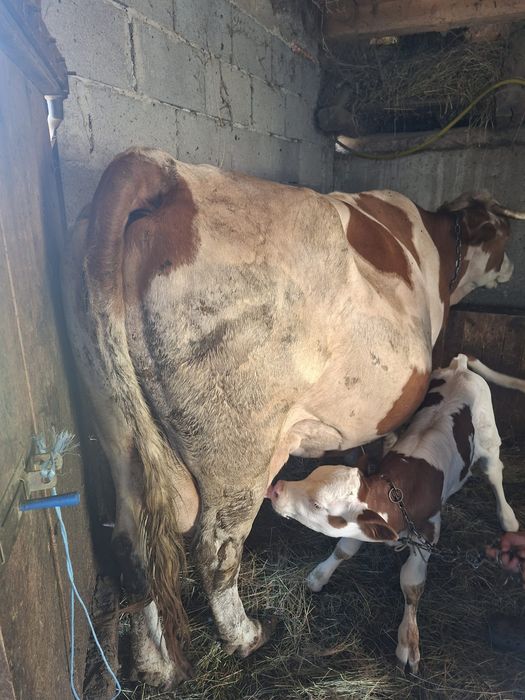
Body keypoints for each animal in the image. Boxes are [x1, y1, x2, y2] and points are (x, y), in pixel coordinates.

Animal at [266, 354, 523, 672]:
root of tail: (460, 365)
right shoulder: (367, 523)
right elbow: (344, 549)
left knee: (495, 473)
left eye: (317, 505)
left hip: (488, 439)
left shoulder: (428, 532)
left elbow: (412, 583)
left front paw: (408, 641)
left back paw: (507, 517)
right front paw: (319, 576)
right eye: (309, 476)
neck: (396, 494)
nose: (277, 488)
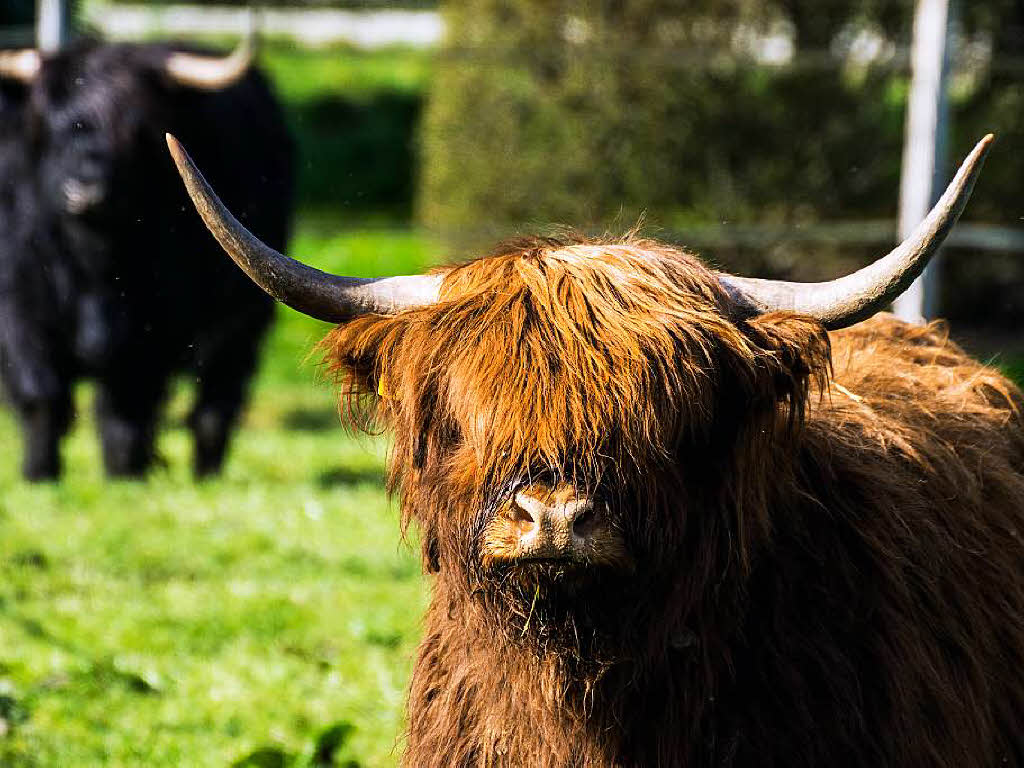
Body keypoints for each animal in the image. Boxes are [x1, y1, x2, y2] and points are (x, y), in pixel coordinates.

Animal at [0, 40, 294, 481]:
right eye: (48, 122)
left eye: (135, 128)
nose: (85, 187)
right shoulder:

- - - - -

◆ Activity
Word for word, set down the lines from the line with "left back paw: (507, 517)" through the last line of the entries, and nothing else; the pictures stay out.

◆ Result
left back paw: (507, 517)
right front paw: (319, 576)
right eye: (309, 476)
neck: (396, 494)
nose: (277, 488)
Body keypoints for each animal in the image. Boxes are [x1, y1, x2, y2] and points are (x, y), in pixel coordinates.

Animal at [0, 40, 294, 481]:
right eye: (48, 122)
left eye: (135, 128)
nose: (85, 187)
right shoulder:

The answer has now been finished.